== Exercise requirements ==
Reproduce each record below in full, word for word, without images.

== Input data ==

====

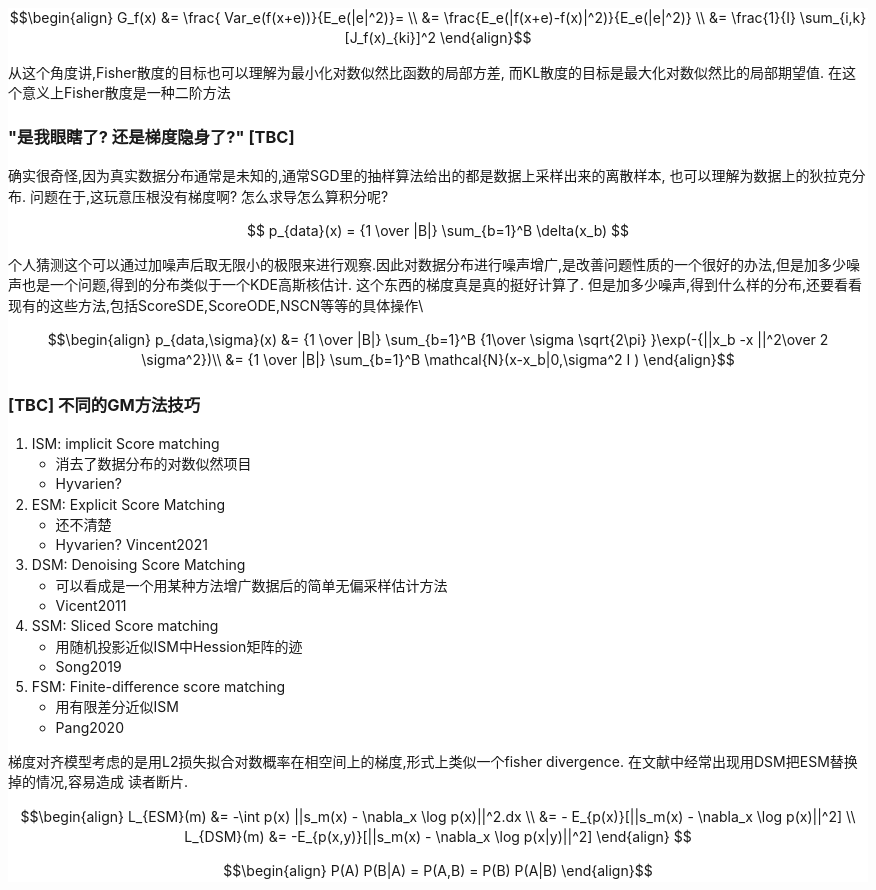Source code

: $$\begin{align}
G_f(x) &= \frac{ Var_e(f(x+e))}{E_e(|e|^2)}= \\
&= \frac{E_e(|f(x+e)-f(x)|^2)}{E_e(|e|^2)} \\
&= \frac{1}{I} \sum_{i,k}  [J_f(x)_{ki}]^2
\end{align}$$

从这个角度讲,Fisher散度的目标也可以理解为最小化对数似然比函数的局部方差, 
而KL散度的目标是最大化对数似然比的局部期望值. 在这个意义上Fisher散度是一种二阶方法

### "是我眼瞎了? 还是梯度隐身了?" [TBC]

确实很奇怪,因为真实数据分布通常是未知的,通常SGD里的抽样算法给出的都是数据上采样出来的离散样本, 也可以理解为数据上的狄拉克分布. 问题在于,这玩意压根没有梯度啊? 怎么求导怎么算积分呢? 

$$
p_{data}(x) = {1 \over |B|} \sum_{b=1}^B \delta(x_b) 
$$

个人猜测这个可以通过加噪声后取无限小的极限来进行观察.因此对数据分布进行噪声增广,是改善问题性质的一个很好的办法,但是加多少噪声也是一个问题,得到的分布类似于一个KDE高斯核估计. 这个东西的梯度真是真的挺好计算了. 但是加多少噪声,得到什么样的分布,还要看看现有的这些方法,包括ScoreSDE,ScoreODE,NSCN等等的具体操作\

$$\begin{align}
p_{data,\sigma}(x) &= {1 \over |B|} \sum_{b=1}^B {1\over \sigma \sqrt{2\pi} }\exp(-{||x_b -x ||^2\over  2 \sigma^2})\\
&= {1 \over |B|} \sum_{b=1}^B  \mathcal{N}(x-x_b|0,\sigma^2 I )
\end{align}$$

### [TBC] 不同的GM方法技巧

1. ISM: implicit Score matching
    - 消去了数据分布的对数似然项目
    - Hyvarien?
1. ESM: Explicit Score Matching
    - 还不清楚
    - Hyvarien? Vincent2021
1. DSM: Denoising Score Matching
    - 可以看成是一个用某种方法增广数据后的简单无偏采样估计方法
    - Vicent2011
1. SSM: Sliced Score matching
    - 用随机投影近似ISM中Hession矩阵的迹
    - Song2019
1. FSM: Finite-difference score matching
    - 用有限差分近似ISM
    - Pang2020 

梯度对齐模型考虑的是用L2损失拟合对数概率在相空间上的梯度,形式上类似一个fisher divergence. 在文献中经常出现用DSM把ESM替换掉的情况,容易造成
读者断片.

$$\begin{align}
L_{ESM}(m) &= -\int p(x) ||s_m(x) - \nabla_x \log p(x)||^2.dx \\
     &= - E_{p(x)}[||s_m(x) - \nabla_x \log p(x)||^2] \\
L_{DSM}(m) &= -E_{p(x,y)}[||s_m(x) - \nabla_x \log p(x|y)||^2] \end{align}
$$

$$\begin{align}
P(A) P(B|A) = P(A,B) = P(B) P(A|B)
\end{align}$$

====

== The answer ==
Source code

: $$\begin{align}
G_f(x) &= \frac{ Var_e(f(x+e))}{E_e(|e|^2)}= \\
&= \frac{E_e(|f(x+e)-f(x)|^2)}{E_e(|e|^2)} \\
&= \frac{1}{I} \sum_{i,k}  [J_f(x)_{ki}]^2
\end{align}$$

从这个角度讲,Fisher散度的目标也可以理解为最小化对数似然比函数的局部方差, 
而KL散度的目标是最大化对数似然比的局部期望值. 在这个意义上Fisher散度是一种二阶方法

### "是我眼瞎了? 还是梯度隐身了?" [TBC]

确实很奇怪,因为真实数据分布通常是未知的,通常SGD里的抽样算法给出的都是数据上采样出来的离散样本, 也可以理解为数据上的狄拉克分布. 问题在于,这玩意压根没有梯度啊? 怎么求导怎么算积分呢? 

$$
p_{data}(x) = {1 \over |B|} \sum_{b=1}^B \delta(x_b) 
$$

个人猜测这个可以通过加噪声后取无限小的极限来进行观察.因此对数据分布进行噪声增广,是改善问题性质的一个很好的办法,但是加多少噪声也是一个问题,得到的分布类似于一个KDE高斯核估计. 这个东西的梯度真是真的挺好计算了. 但是加多少噪声,得到什么样的分布,还要看看现有的这些方法,包括ScoreSDE,ScoreODE,NSCN等等的具体操作\

$$\begin{align}
p_{data,\sigma}(x) &= {1 \over |B|} \sum_{b=1}^B {1\over \sigma \sqrt{2\pi} }\exp(-{||x_b -x ||^2\over  2 \sigma^2})\\
&= {1 \over |B|} \sum_{b=1}^B  \mathcal{N}(x-x_b|0,\sigma^2 I )
\end{align}$$

### [TBC] 不同的GM方法技巧

1. ISM: implicit Score matching
    - 消去了数据分布的对数似然项目
    - Hyvarien?
1. ESM: Explicit Score Matching
    - 还不清楚
    - Hyvarien? Vincent2021
1. DSM: Denoising Score Matching
    - 可以看成是一个用某种方法增广数据后的简单无偏采样估计方法
    - Vicent2011
1. SSM: Sliced Score matching
    - 用随机投影近似ISM中Hession矩阵的迹
    - Song2019
1. FSM: Finite-difference score matching
    - 用有限差分近似ISM
    - Pang2020 

梯度对齐模型考虑的是用L2损失拟合对数概率在相空间上的梯度,形式上类似一个fisher divergence. 在文献中经常出现用DSM把ESM替换掉的情况,容易造成
读者断片.

$$\begin{align}
L_{ESM}(m) &= -\int p(x) ||s_m(x) - \nabla_x \log p(x)||^2.dx \\
     &= - E_{p(x)}[||s_m(x) - \nabla_x \log p(x)||^2] \\
L_{DSM}(m) &= -E_{p(x,y)}[||s_m(x) - \nabla_x \log p(x|y)||^2] \end{align}
$$

$$\begin{align}
P(A) P(B|A) = P(A,B) = P(B) P(A|B)
\end{align}$$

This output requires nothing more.